Claim for medical expenses
You can claim tax refunds from medical expenses accrued during the year. You need to keep all receipts and submit them once you file your taxes. You can claim back medical expenses in the USA, which are more than 7.5% of your gross income.
Sell off poor investments
Investments like stocks, for example, generate taxable returns. These are known as capital gains taxes. If you hold onto assets that are not yielding good returns, you can sell them off since you would be liable to pay capital gains taxes on them anyway. You are, therefore, better off removing those from your portfolio and saving on taxes instead.
Invest in a tax-free fund
An excellent way to save on taxes is by purchasing a tax-free investment. The gains you earn on these investments are not taxed. And you can enjoy the benefits without having to pay taxes. An example of this is the Vanguard Tax-Exempt Bond Index Fund ETF Shares (VTEB).
The Vanguard Tax-Exempt Bond Index Fund tracks the S&P’s National AMT-Free Municipal Bond Index. This includes bond issuers which are state and local government entities and are exempt from US income taxes.
Give to charity
If you donate to charities in the form of cash, household items, or expenses accrued while volunteering, you can reduce your tax bill. However, the organization should be qualified as a non-profit for you to claim tax relief for the donations.
Maximize business expenses
To reduce taxes, you can maximize your business expenses, such as office rentals, inventory, vehicles, equipment, etc. Vehicles, machinery, and office equipment depreciate in value. The taxes on these assets can be written off from the first year of purchase.
Start a college fund
Saving for a college fund will give you a tax benefit. The contributions and earnings are not taxable, but there are certain limitations. In addition, you have to use the money for the educational expenses of the beneficiary. The US government has created 529 plans which are tax-free savings plans to encourage individuals to save for future educational costs.
The Future Scholar 529 College savings plan is an example of a college fund available in the USA. This particular fund has an investment limit of $426000, and the earnings are tax-free.
Claim against self-employed health insurance
As a self-employed individual, you can claim tax on the health insurance you pay for yourself and your dependents. The higher premium will reduce your taxable income, and therefore the tax deducted will be less.
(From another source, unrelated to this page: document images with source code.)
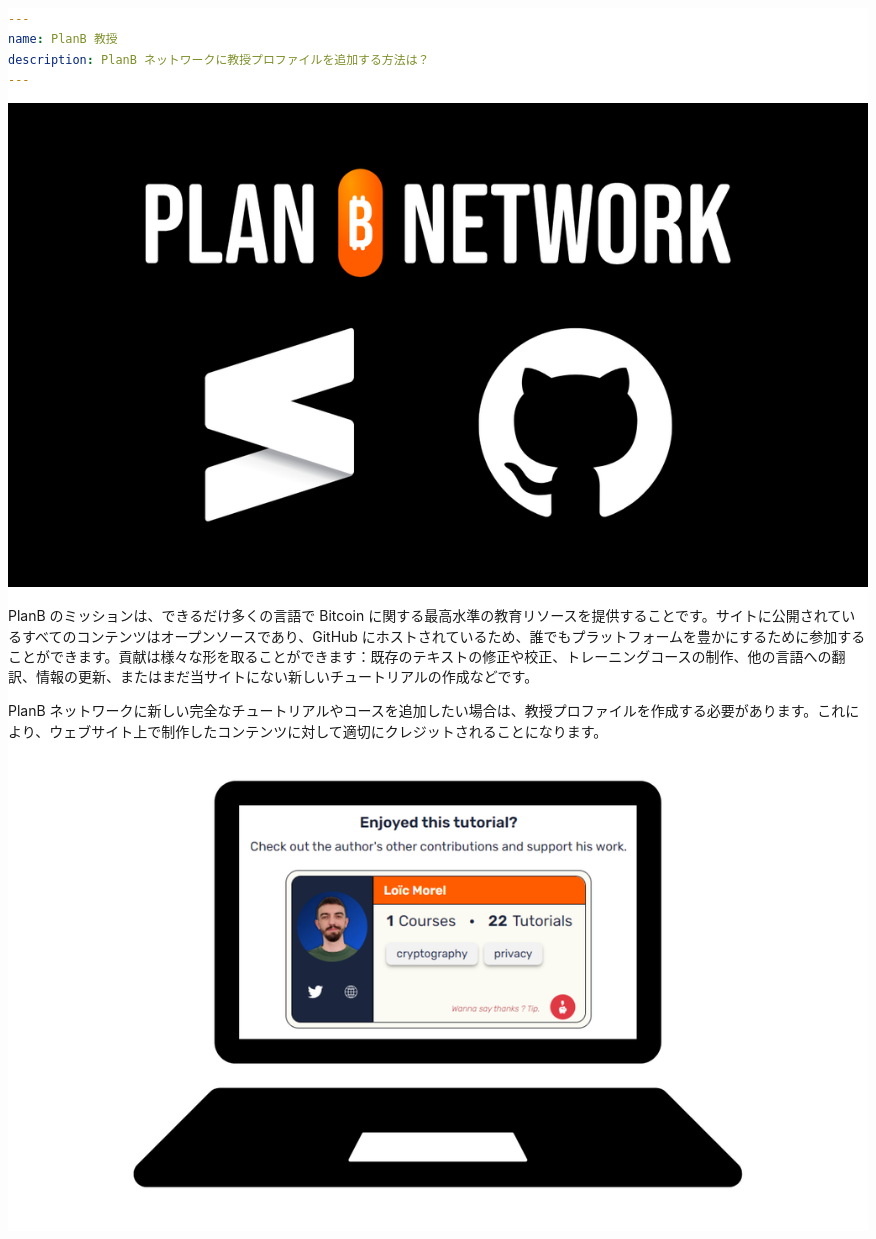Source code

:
 ```yaml
---
name: PlanB 教授
description: PlanB ネットワークに教授プロファイルを追加する方法は？
---
```

![cover](assets/cover.webp)

PlanB のミッションは、できるだけ多くの言語で Bitcoin に関する最高水準の教育リソースを提供することです。サイトに公開されているすべてのコンテンツはオープンソースであり、GitHub にホストされているため、誰でもプラットフォームを豊かにするために参加することができます。貢献は様々な形を取ることができます：既存のテキストの修正や校正、トレーニングコースの制作、他の言語への翻訳、情報の更新、またはまだ当サイトにない新しいチュートリアルの作成などです。

PlanB ネットワークに新しい完全なチュートリアルやコースを追加したい場合は、教授プロファイルを作成する必要があります。これにより、ウェブサイト上で制作したコンテンツに対して適切にクレジットされることになります。
![tutorial](assets/1.webp)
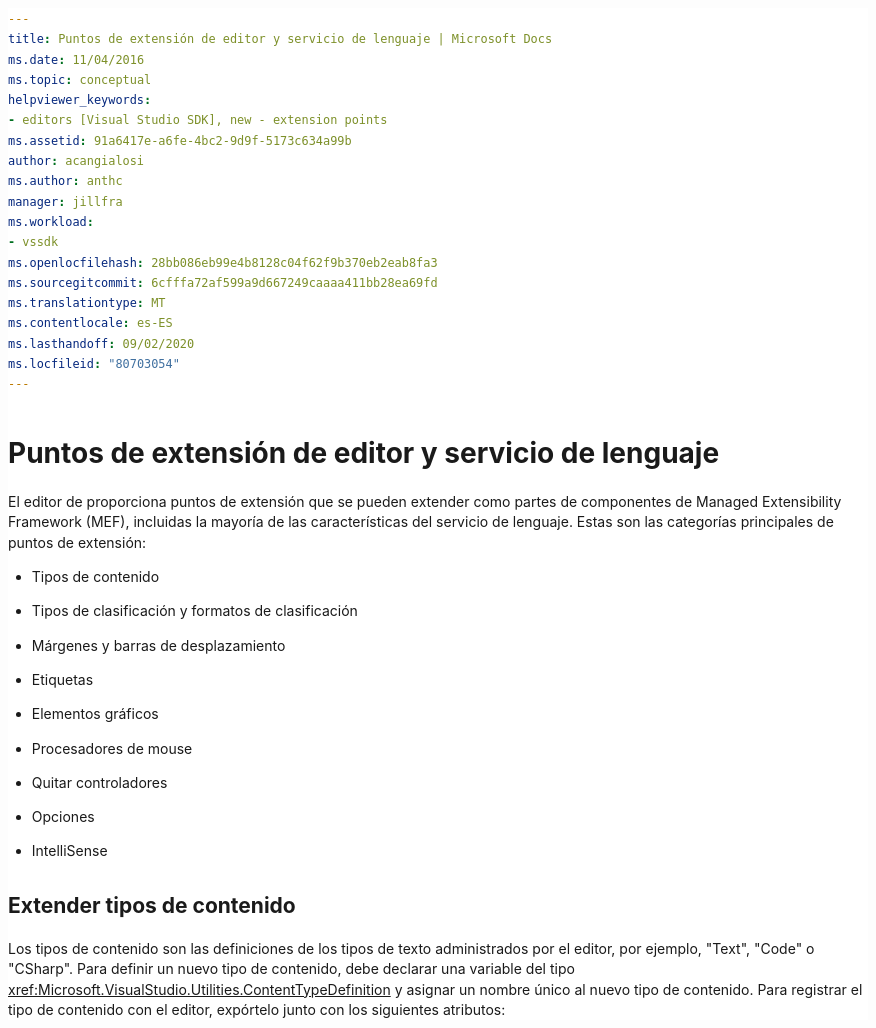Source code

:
 ```yaml
---
title: Puntos de extensión de editor y servicio de lenguaje | Microsoft Docs
ms.date: 11/04/2016
ms.topic: conceptual
helpviewer_keywords:
- editors [Visual Studio SDK], new - extension points
ms.assetid: 91a6417e-a6fe-4bc2-9d9f-5173c634a99b
author: acangialosi
ms.author: anthc
manager: jillfra
ms.workload:
- vssdk
ms.openlocfilehash: 28bb086eb99e4b8128c04f62f9b370eb2eab8fa3
ms.sourcegitcommit: 6cfffa72af599a9d667249caaaa411bb28ea69fd
ms.translationtype: MT
ms.contentlocale: es-ES
ms.lasthandoff: 09/02/2020
ms.locfileid: "80703054"
---
```

# <a name="language-service-and-editor-extension-points"></a>Puntos de extensión de editor y servicio de lenguaje
El editor de proporciona puntos de extensión que se pueden extender como partes de componentes de Managed Extensibility Framework (MEF), incluidas la mayoría de las características del servicio de lenguaje. Estas son las categorías principales de puntos de extensión:

- Tipos de contenido

- Tipos de clasificación y formatos de clasificación

- Márgenes y barras de desplazamiento

- Etiquetas

- Elementos gráficos

- Procesadores de mouse

- Quitar controladores

- Opciones

- IntelliSense

## <a name="extend-content-types"></a>Extender tipos de contenido
 Los tipos de contenido son las definiciones de los tipos de texto administrados por el editor, por ejemplo, "Text", "Code" o "CSharp". Para definir un nuevo tipo de contenido, debe declarar una variable del tipo <xref:Microsoft.VisualStudio.Utilities.ContentTypeDefinition> y asignar un nombre único al nuevo tipo de contenido. Para registrar el tipo de contenido con el editor, expórtelo junto con los siguientes atributos:
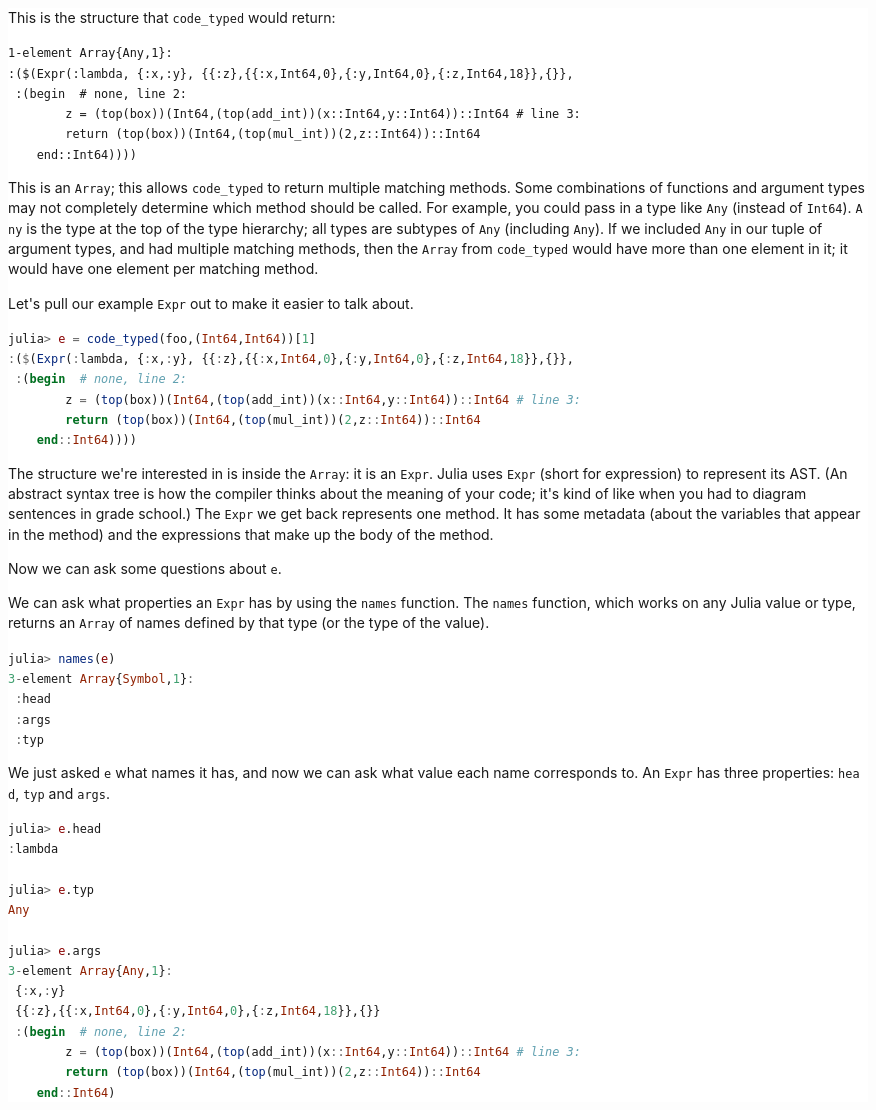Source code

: This is the structure that `code_typed` would return:
```
1-element Array{Any,1}:
:($(Expr(:lambda, {:x,:y}, {{:z},{{:x,Int64,0},{:y,Int64,0},{:z,Int64,18}},{}},
 :(begin  # none, line 2:
        z = (top(box))(Int64,(top(add_int))(x::Int64,y::Int64))::Int64 # line 3:
        return (top(box))(Int64,(top(mul_int))(2,z::Int64))::Int64
    end::Int64))))
```

This is an `Array`; this allows `code_typed` to return multiple matching methods. Some combinations of functions and argument types may not completely determine which method should be called. For example, you could pass in a type like `Any` (instead of `Int64`). `Any` is the type at the top of the type hierarchy; all types are subtypes of `Any` (including `Any`). If we included `Any` in our tuple of argument types, and had multiple matching methods, then the `Array` from `code_typed` would have more than one element in it; it would have one element per matching method.

Let's pull our example `Expr` out to make it easier to talk about.
```julia
julia> e = code_typed(foo,(Int64,Int64))[1]
:($(Expr(:lambda, {:x,:y}, {{:z},{{:x,Int64,0},{:y,Int64,0},{:z,Int64,18}},{}},
 :(begin  # none, line 2:
        z = (top(box))(Int64,(top(add_int))(x::Int64,y::Int64))::Int64 # line 3:
        return (top(box))(Int64,(top(mul_int))(2,z::Int64))::Int64
    end::Int64))))
```

The structure we're interested in is inside the `Array`: it is an `Expr`. Julia uses `Expr` (short for expression) to represent its AST. (An abstract syntax tree is how the compiler thinks about the meaning of your code; it's kind of like when you had to diagram sentences in grade school.) The `Expr` we get back represents one method. It has some metadata (about the variables that appear in the method) and the expressions that make up the body of the method.

Now we can ask some questions about `e`.

We can ask what properties an `Expr` has by using the `names` function. The `names` function, which works on any Julia value or type, returns an `Array` of names defined by that type (or the type of the value).

```julia
julia> names(e)
3-element Array{Symbol,1}:
 :head
 :args
 :typ 
```

We just asked `e` what names it has, and now we can ask what value each name corresponds to. An `Expr` has three properties: `head`, `typ` and `args`.

```julia
julia> e.head
:lambda

julia> e.typ
Any

julia> e.args
3-element Array{Any,1}:
 {:x,:y}                                                                                                                                                                                     
 {{:z},{{:x,Int64,0},{:y,Int64,0},{:z,Int64,18}},{}}                                                                                                                                         
 :(begin  # none, line 2:
        z = (top(box))(Int64,(top(add_int))(x::Int64,y::Int64))::Int64 # line 3:
        return (top(box))(Int64,(top(mul_int))(2,z::Int64))::Int64
    end::Int64)
```
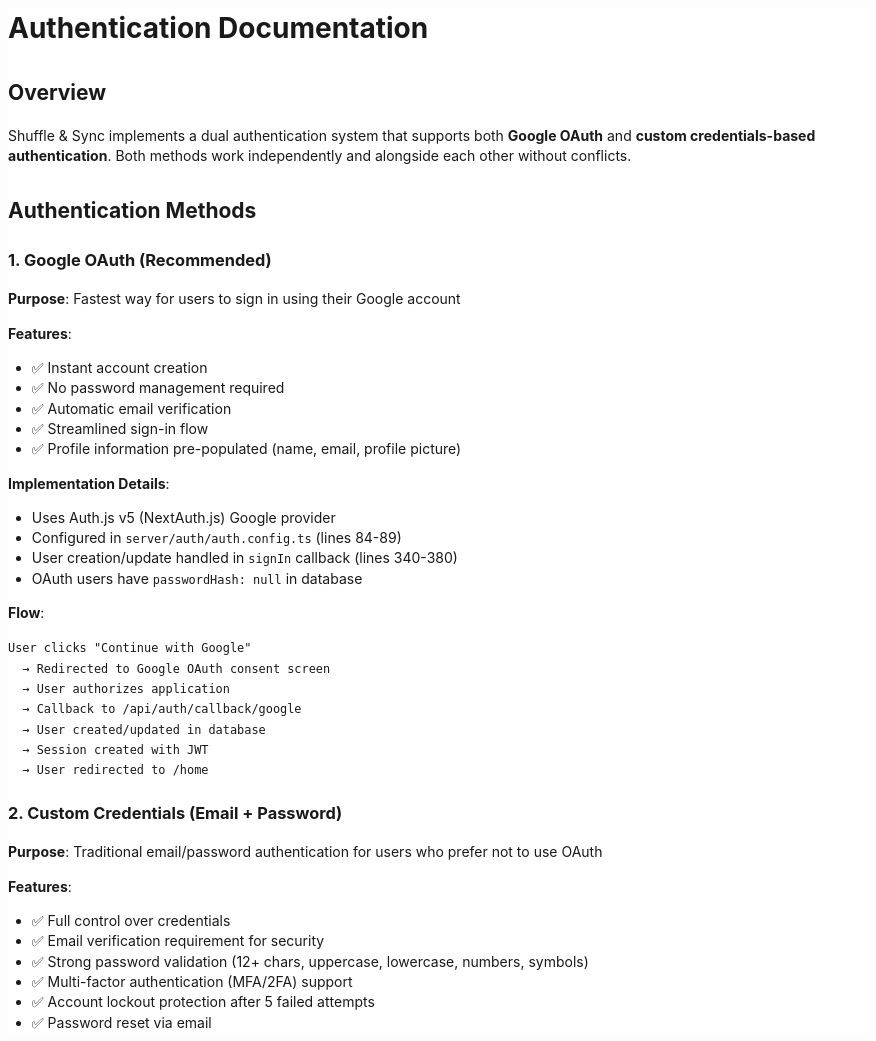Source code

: # Authentication Documentation

## Overview

Shuffle & Sync implements a dual authentication system that supports both **Google OAuth** and **custom credentials-based authentication**. Both methods work independently and alongside each other without conflicts.

## Authentication Methods

### 1. Google OAuth (Recommended)

**Purpose**: Fastest way for users to sign in using their Google account

**Features**:

- ✅ Instant account creation
- ✅ No password management required
- ✅ Automatic email verification
- ✅ Streamlined sign-in flow
- ✅ Profile information pre-populated (name, email, profile picture)

**Implementation Details**:

- Uses Auth.js v5 (NextAuth.js) Google provider
- Configured in `server/auth/auth.config.ts` (lines 84-89)
- User creation/update handled in `signIn` callback (lines 340-380)
- OAuth users have `passwordHash: null` in database

**Flow**:

```
User clicks "Continue with Google"
  → Redirected to Google OAuth consent screen
  → User authorizes application
  → Callback to /api/auth/callback/google
  → User created/updated in database
  → Session created with JWT
  → User redirected to /home
```

### 2. Custom Credentials (Email + Password)

**Purpose**: Traditional email/password authentication for users who prefer not to use OAuth

**Features**:

- ✅ Full control over credentials
- ✅ Email verification requirement for security
- ✅ Strong password validation (12+ chars, uppercase, lowercase, numbers, symbols)
- ✅ Multi-factor authentication (MFA/2FA) support
- ✅ Account lockout protection after 5 failed attempts
- ✅ Password reset via email
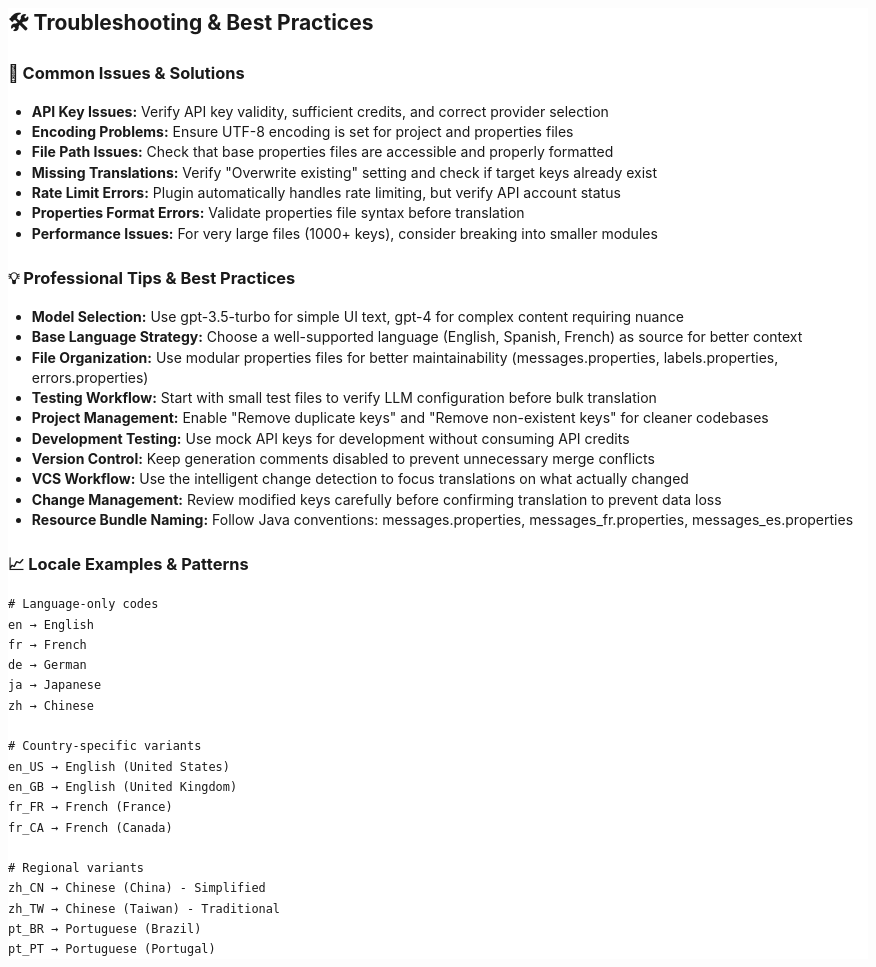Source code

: ## 🛠️ Troubleshooting & Best Practices

### 🚨 Common Issues & Solutions
- **API Key Issues:** Verify API key validity, sufficient credits, and correct provider selection
- **Encoding Problems:** Ensure UTF-8 encoding is set for project and properties files
- **File Path Issues:** Check that base properties files are accessible and properly formatted
- **Missing Translations:** Verify "Overwrite existing" setting and check if target keys already exist
- **Rate Limit Errors:** Plugin automatically handles rate limiting, but verify API account status
- **Properties Format Errors:** Validate properties file syntax before translation
- **Performance Issues:** For very large files (1000+ keys), consider breaking into smaller modules

### 💡 Professional Tips & Best Practices
- **Model Selection:** Use gpt-3.5-turbo for simple UI text, gpt-4 for complex content requiring nuance
- **Base Language Strategy:** Choose a well-supported language (English, Spanish, French) as source for better context
- **File Organization:** Use modular properties files for better maintainability (messages.properties, labels.properties, errors.properties)
- **Testing Workflow:** Start with small test files to verify LLM configuration before bulk translation
- **Project Management:** Enable "Remove duplicate keys" and "Remove non-existent keys" for cleaner codebases
- **Development Testing:** Use mock API keys for development without consuming API credits
- **Version Control:** Keep generation comments disabled to prevent unnecessary merge conflicts
- **VCS Workflow:** Use the intelligent change detection to focus translations on what actually changed
- **Change Management:** Review modified keys carefully before confirming translation to prevent data loss
- **Resource Bundle Naming:** Follow Java conventions: messages.properties, messages_fr.properties, messages_es.properties

### 📈 Locale Examples & Patterns
```properties
# Language-only codes
en → English
fr → French
de → German
ja → Japanese
zh → Chinese

# Country-specific variants
en_US → English (United States)
en_GB → English (United Kingdom)
fr_FR → French (France)
fr_CA → French (Canada)

# Regional variants
zh_CN → Chinese (China) - Simplified
zh_TW → Chinese (Taiwan) - Traditional
pt_BR → Portuguese (Brazil)
pt_PT → Portuguese (Portugal)
```
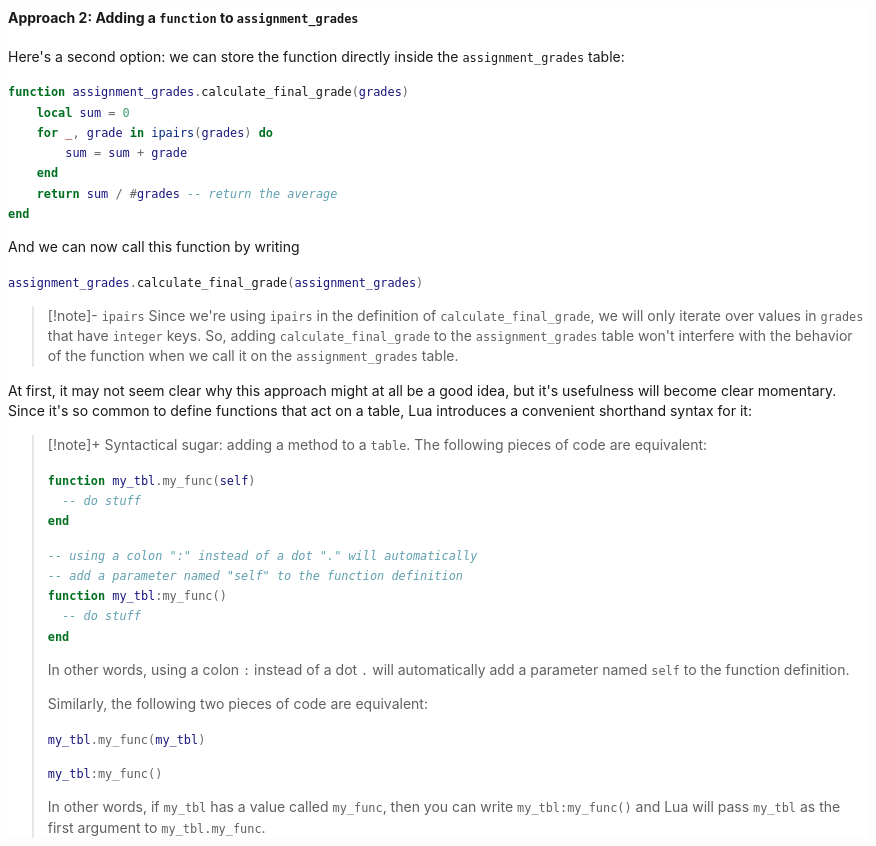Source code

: #### Approach 2: Adding a `function` to `assignment_grades`

Here's a second option: we can store the function directly inside the `assignment_grades` table: 
```lua
function assignment_grades.calculate_final_grade(grades)
	local sum = 0
	for _, grade in ipairs(grades) do
		sum = sum + grade
	end
	return sum / #grades -- return the average
end
```
And we can now call this function by writing 
```lua
assignment_grades.calculate_final_grade(assignment_grades)
```
>[!note]- `ipairs`
>Since we're using `ipairs` in the definition of `calculate_final_grade`, we will only iterate over values in `grades` that have `integer` keys. So, adding `calculate_final_grade` to the `assignment_grades` table won't interfere with the behavior of the function when we call it on the `assignment_grades` table.

At first, it may not seem clear why this approach might at all be a good idea, but it's usefulness will become clear momentary.
Since it's so common to define functions that act on a table, Lua introduces a convenient shorthand syntax for it:

>[!note]+ Syntactical sugar: adding a method to a `table`.
> The following pieces of code are equivalent:
>```lua
>function my_tbl.my_func(self)
>	-- do stuff
>end
>```
>
>```lua
>-- using a colon ":" instead of a dot "." will automatically
>-- add a parameter named "self" to the function definition
>function my_tbl:my_func() 
>	-- do stuff
>end
>```
>In other words, using a colon `:` instead of a dot `.` will automatically add a parameter named `self` to the function definition.
>
> Similarly, the following two pieces of code are equivalent:
> ```lua
> my_tbl.my_func(my_tbl)
>```
>```lua
>my_tbl:my_func()
>```
> In other words, if `my_tbl` has a value called `my_func`, then you can write `my_tbl:my_func()` and Lua will pass `my_tbl` as the first argument to `my_tbl.my_func`.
Add health insurance to your salary
You can contribute to your health insurance by having it deducted from your monthly salary. As in the case of the retirement plan, this will reduce your tax-deductible income, resulting in fewer tax deductions.
Avoid early withdrawals from your 401k plan
Withdrawals made before your retirement age will result in you having to pay taxes on your retirement plan. In addition, you will be liable for a tax penalty of up to 10% tax if you withdraw earlier.
Paying taxes is an obligation, but it doesn’t mean you cannot reduce your deductions. As you have read, there are many ways to reduce your contributions, and it’s up to you to determine which is best for your budget and needs.
In addition, some of these tips like investing in retirement and college funds, although the long term, are benefiting you and reducing your taxes at the same time.